AUFGABEN:
**1)** Geben Sie aus dem Interviewauszug zur Patientensicherheit den Abschnitt von „Zudem spart die“ bis „Unterstützung und Prozesse.“ wortgetreu wieder.
**2)** Prüfen Sie, ob die Aussagen (a) bis (c) mit dem Interviewauszug zur Patientensicherheit übereinstimmen. Antworten Sie jeweils mit Ja oder Nein und belegen Sie dies mit den entscheidenden Worten des Interviewauszugs.
(a) Hecker nennt die Arbeitsbedingungen als Grund dafür, dass Mediziner und Pflegekräfte den Beruf verlassen.
(b) Laut dem Interviewauszug lassen sich die Effekte von Kulturveränderungen sofort nachweisen.
(c) Hecker will die Ökonomie zum maßgeblichen Entscheidungskriterium im Gesundheitswesen machen.
**3)** Beantworten Sie anhand des Interviewauszugs zur Patientensicherheit die folgenden Fragen:
(a) Was soll laut der Forderung für die Zukunft in den Mittelpunkt gestellt werden?
(b) Welche Folgekosten führt Hecker als Beispiele an?
(c) Wovon gab es laut der Frage der TK während der Pandemie einen regelrechten Schub?
--- ZU PRÜFENDER TEXTAUSZUG ---
Zudem spart die Fokussierung auf Patientensicherheit auch noch Geld. Das weiß auch jeder, nur warum wird hier nicht investiert? Weil Kulturveränderungen einen langen Atem brauchen und die Effekte nicht sofort nachzuweisen sind. Damit kann natürlich heute und morgen kein Politiker oder Funktionär einen Blumentopf gewinnen, zudem Kulturveränderungen Verhaltensänderungen bedeuten, die anstrengend sind und auf Widerstände stoßen.

Wir fordern für die Zukunft, die Sicherheitskultur in den Mittelpunkt zu stellen. Sie kann Heilmittel sein für schlechte Kommunikation, unzureichende Unterstützung und Prozesse.

TK: Die Corona-Pandemie hat allen Beteiligten im Gesundheitswesen viel abverlangt. Welche Lehren ziehen Sie daraus für die Patientensicherheit?

Hecker: Wir müssen weiter daran arbeiten, das Bewusstsein schaffen, dass die Patientensicherheit das hohe Gut unserer Gesellschaft ist. Wir könnten uns das leisten! Bei allen Entscheidungen auf allen Ebenen und in allen Bereichen des Gesundheitswesens sollte die Patientensicherheit ein Entscheidungskriterium sein. Nicht die Einzelinteressen der Lobbyisten und nicht die Ökonomie! Die Patientensicherheit nicht mit einzubeziehen kostet die Gesellschaft viel mehr. Denken Sie nur an die Folgekosten der Arbeitsunfähigkeit, Reha, Wiedereingliederung und so weiter, und moralisch/ethisch kostet es uns auch sehr viel. Viele Mediziner und Pflegekräfte steigen aus dem Beruf aus, weil die Arbeitsbedingungen keine Patientensicherheit zulassen beziehungsweise sie ihrer internen Motivation nicht mehr folgen können. 

TK: Während der Pandemie gab es einen regelrechten Digitalisierungsschub. Welche Technologien davon haben sich bewährt?
--- INHALT DES DATENSATZES ---
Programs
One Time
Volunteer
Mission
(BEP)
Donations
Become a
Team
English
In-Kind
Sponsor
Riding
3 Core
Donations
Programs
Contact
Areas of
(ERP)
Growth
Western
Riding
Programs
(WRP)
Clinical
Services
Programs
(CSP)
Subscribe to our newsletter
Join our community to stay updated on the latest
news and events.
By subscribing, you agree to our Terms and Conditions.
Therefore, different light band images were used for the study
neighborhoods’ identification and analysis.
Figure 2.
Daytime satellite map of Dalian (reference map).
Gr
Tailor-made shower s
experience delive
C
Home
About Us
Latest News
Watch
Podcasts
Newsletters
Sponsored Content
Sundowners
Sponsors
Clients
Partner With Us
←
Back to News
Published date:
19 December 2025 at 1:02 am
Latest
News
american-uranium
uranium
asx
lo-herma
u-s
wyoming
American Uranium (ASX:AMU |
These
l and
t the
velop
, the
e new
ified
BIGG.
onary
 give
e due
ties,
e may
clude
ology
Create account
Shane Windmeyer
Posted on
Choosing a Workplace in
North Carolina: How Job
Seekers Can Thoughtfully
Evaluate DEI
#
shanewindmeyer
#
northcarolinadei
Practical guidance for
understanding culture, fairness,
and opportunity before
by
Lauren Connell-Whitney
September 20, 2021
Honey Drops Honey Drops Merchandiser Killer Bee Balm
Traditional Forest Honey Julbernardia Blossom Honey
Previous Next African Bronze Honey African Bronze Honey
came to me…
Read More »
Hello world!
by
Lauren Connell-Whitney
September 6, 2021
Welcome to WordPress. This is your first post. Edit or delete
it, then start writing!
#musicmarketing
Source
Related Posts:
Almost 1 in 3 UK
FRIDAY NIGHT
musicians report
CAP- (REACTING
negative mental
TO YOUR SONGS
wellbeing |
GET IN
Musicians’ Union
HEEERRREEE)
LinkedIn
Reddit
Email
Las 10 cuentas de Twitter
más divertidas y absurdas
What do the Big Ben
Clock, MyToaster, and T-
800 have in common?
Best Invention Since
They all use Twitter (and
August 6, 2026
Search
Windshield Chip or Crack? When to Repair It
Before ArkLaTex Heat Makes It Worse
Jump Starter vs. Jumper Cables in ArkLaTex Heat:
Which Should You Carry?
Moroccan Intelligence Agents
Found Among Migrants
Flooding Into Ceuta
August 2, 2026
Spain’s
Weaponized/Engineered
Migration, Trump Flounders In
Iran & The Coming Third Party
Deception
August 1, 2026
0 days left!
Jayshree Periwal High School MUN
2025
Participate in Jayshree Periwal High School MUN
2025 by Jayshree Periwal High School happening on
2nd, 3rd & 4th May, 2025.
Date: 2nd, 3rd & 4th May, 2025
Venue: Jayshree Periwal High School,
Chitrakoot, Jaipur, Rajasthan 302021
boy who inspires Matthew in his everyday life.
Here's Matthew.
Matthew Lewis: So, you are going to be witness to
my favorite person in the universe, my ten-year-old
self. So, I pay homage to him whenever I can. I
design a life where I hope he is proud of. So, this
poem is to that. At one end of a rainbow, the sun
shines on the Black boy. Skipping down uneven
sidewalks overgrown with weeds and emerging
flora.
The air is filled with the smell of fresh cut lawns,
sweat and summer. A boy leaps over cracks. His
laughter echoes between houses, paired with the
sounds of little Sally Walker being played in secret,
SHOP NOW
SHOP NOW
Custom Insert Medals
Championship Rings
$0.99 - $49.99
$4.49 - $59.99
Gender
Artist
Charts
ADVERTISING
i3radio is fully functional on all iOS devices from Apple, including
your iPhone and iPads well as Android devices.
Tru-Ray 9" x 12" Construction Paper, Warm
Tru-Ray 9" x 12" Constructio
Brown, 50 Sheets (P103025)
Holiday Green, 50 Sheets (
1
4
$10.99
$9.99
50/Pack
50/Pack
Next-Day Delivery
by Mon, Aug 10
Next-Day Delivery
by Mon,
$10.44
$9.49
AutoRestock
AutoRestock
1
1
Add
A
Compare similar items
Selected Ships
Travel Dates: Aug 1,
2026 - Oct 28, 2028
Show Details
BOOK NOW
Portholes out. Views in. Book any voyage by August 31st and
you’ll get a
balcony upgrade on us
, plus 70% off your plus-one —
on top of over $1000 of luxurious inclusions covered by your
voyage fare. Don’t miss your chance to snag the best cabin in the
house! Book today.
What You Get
---
ERGEBNISSE JE AUFGABE:
**1)**
Zudem spart die Fokussierung auf Patientensicherheit auch noch Geld. Das weiß auch jeder, nur warum wird hier nicht investiert? Weil Kulturveränderungen einen langen Atem brauchen und die Effekte nicht sofort nachzuweisen sind. Damit kann natürlich heute und morgen kein Politiker oder Funktionär einen Blumentopf gewinnen, zudem Kulturveränderungen Verhaltensänderungen bedeuten, die anstrengend sind und auf Widerstände stoßen.

Wir fordern für die Zukunft, die Sicherheitskultur in den Mittelpunkt zu stellen. Sie kann Heilmittel sein für schlechte Kommunikation, unzureichende Unterstützung und Prozesse.

**2)**
(a) Ja: „Viele Mediziner und Pflegekräfte steigen aus dem Beruf aus, weil die Arbeitsbedingungen keine Patientensicherheit zulassen“
(b) Nein: „die Effekte nicht sofort nachzuweisen sind“
(c) Nein: „Nicht die Einzelinteressen der Lobbyisten und nicht die Ökonomie!“

**3)**
(a) Die Sicherheitskultur.
(b) Die Folgekosten der Arbeitsunfähigkeit, Reha und Wiedereingliederung.
(c) Von der Digitalisierung.